◆ **HOW TO COMPLETE THIS TASK**
Search the records for the string "طاغی" and copy every line in which it appears.

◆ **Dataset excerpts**
......

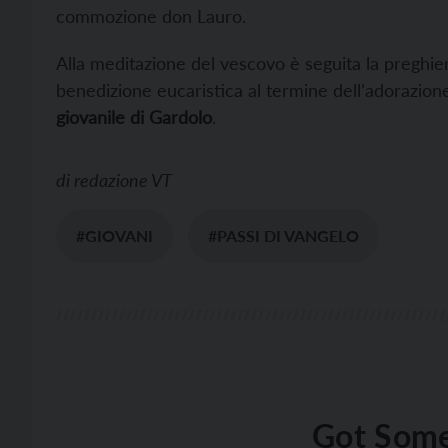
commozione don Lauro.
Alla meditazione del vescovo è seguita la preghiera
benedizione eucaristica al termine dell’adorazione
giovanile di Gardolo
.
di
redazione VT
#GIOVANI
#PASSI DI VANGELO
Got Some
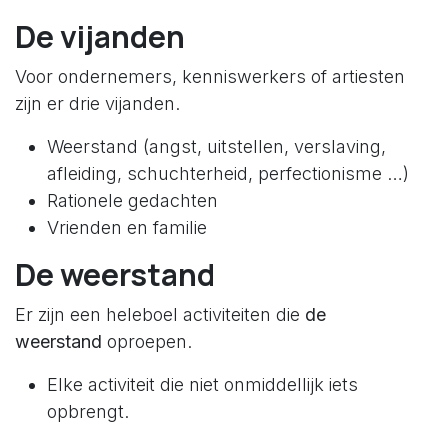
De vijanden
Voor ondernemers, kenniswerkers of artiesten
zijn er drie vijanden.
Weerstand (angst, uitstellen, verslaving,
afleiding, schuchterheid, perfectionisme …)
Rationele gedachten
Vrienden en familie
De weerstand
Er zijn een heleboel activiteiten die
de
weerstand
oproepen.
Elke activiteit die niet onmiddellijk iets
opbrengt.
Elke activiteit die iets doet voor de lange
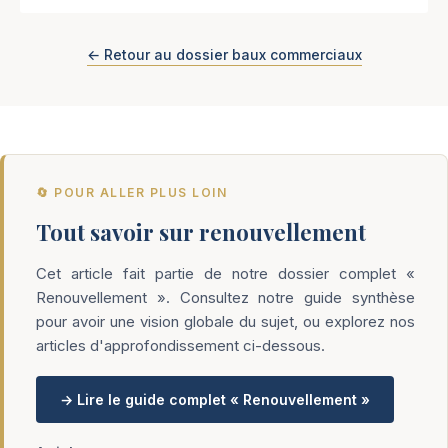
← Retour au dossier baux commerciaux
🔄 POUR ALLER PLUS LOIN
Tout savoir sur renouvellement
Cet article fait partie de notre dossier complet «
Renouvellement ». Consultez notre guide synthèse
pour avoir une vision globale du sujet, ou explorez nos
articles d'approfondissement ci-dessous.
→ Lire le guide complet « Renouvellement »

......

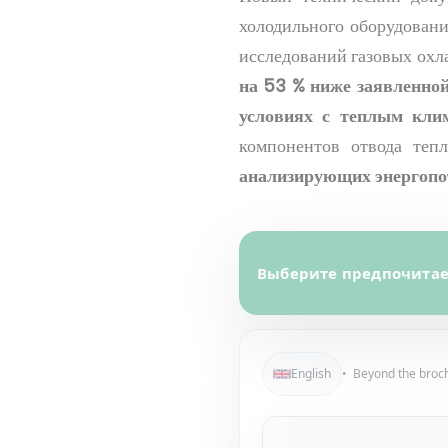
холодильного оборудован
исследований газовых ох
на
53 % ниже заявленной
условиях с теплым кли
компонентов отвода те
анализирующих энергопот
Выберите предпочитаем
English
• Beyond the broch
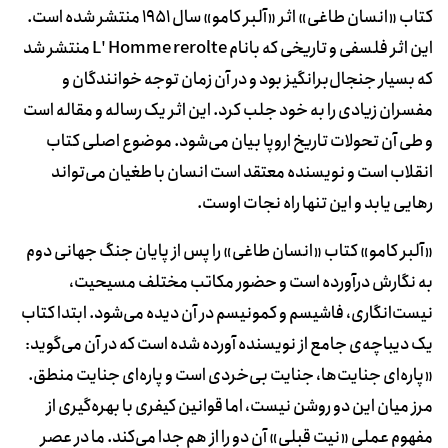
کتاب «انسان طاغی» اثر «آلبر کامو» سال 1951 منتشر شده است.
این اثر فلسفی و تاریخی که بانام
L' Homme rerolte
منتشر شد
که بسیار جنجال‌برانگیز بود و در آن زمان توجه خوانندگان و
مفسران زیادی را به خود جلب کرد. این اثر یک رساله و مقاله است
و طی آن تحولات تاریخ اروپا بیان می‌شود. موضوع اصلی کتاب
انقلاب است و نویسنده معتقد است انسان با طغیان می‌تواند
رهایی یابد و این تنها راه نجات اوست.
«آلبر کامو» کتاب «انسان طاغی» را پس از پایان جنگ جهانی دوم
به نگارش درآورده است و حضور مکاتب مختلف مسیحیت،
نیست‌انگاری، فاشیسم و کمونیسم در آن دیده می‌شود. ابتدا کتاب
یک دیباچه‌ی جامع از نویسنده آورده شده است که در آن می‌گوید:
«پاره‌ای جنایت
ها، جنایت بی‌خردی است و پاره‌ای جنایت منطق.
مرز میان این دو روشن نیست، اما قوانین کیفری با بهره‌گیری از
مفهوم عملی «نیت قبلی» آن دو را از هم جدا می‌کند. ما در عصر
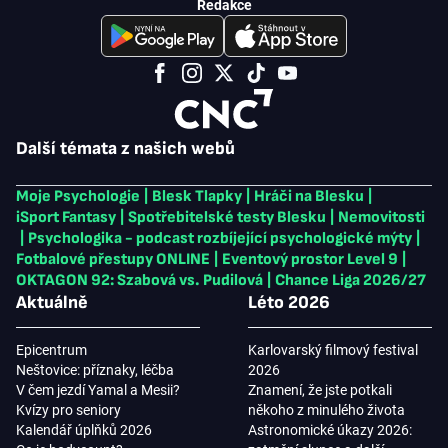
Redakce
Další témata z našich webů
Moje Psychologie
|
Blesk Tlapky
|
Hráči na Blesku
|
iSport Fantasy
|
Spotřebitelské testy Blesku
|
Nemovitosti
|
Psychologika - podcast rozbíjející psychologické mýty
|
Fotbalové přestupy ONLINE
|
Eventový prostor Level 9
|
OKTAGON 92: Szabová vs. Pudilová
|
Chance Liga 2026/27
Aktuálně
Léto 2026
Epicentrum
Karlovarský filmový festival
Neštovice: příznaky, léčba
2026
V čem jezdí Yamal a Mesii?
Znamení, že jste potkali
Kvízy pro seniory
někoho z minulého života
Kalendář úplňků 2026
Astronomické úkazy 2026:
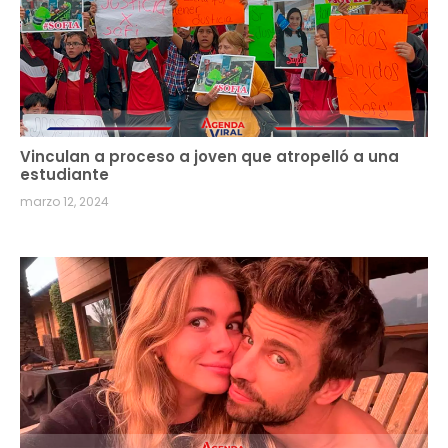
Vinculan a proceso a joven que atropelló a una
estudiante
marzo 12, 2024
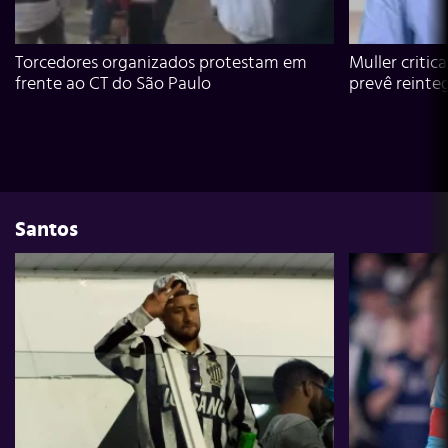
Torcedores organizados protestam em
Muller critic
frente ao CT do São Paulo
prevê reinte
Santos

......

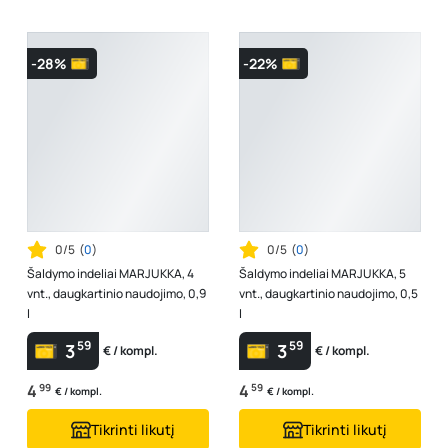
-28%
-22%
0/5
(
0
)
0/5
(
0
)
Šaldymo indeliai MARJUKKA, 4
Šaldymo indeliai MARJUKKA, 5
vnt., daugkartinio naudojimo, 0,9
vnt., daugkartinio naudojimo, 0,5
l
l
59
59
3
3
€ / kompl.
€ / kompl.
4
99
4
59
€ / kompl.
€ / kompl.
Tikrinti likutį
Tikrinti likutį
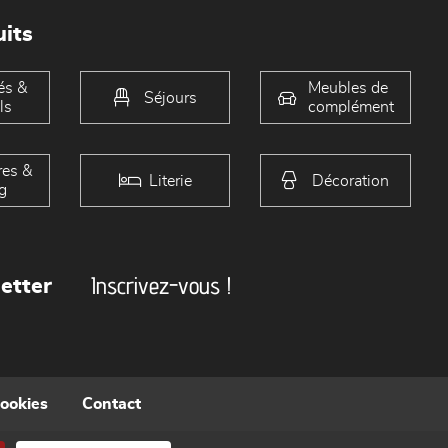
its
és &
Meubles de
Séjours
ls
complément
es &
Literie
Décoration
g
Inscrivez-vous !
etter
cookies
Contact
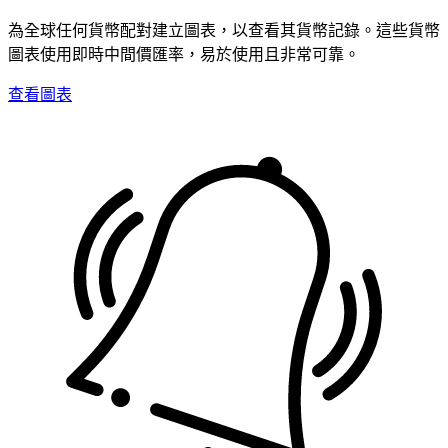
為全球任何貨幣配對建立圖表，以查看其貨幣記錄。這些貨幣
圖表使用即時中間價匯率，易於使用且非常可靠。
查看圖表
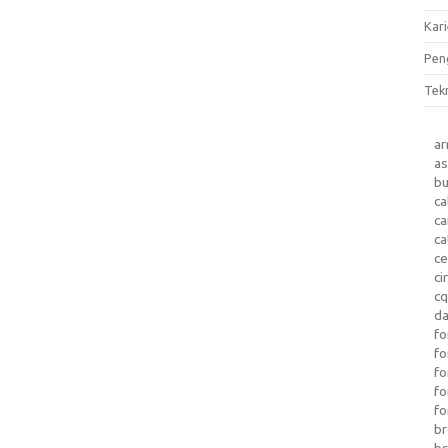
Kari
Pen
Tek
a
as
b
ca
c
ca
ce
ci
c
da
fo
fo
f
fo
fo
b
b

......

◆ **SOLUTION TO THIS TASK**
کتاب «انسان طاغی» اثر «آلبر کامو» سال 1951 منتشر شده است.
«آلبر کامو» کتاب «انسان طاغی» را پس از پایان جنگ جهانی دوم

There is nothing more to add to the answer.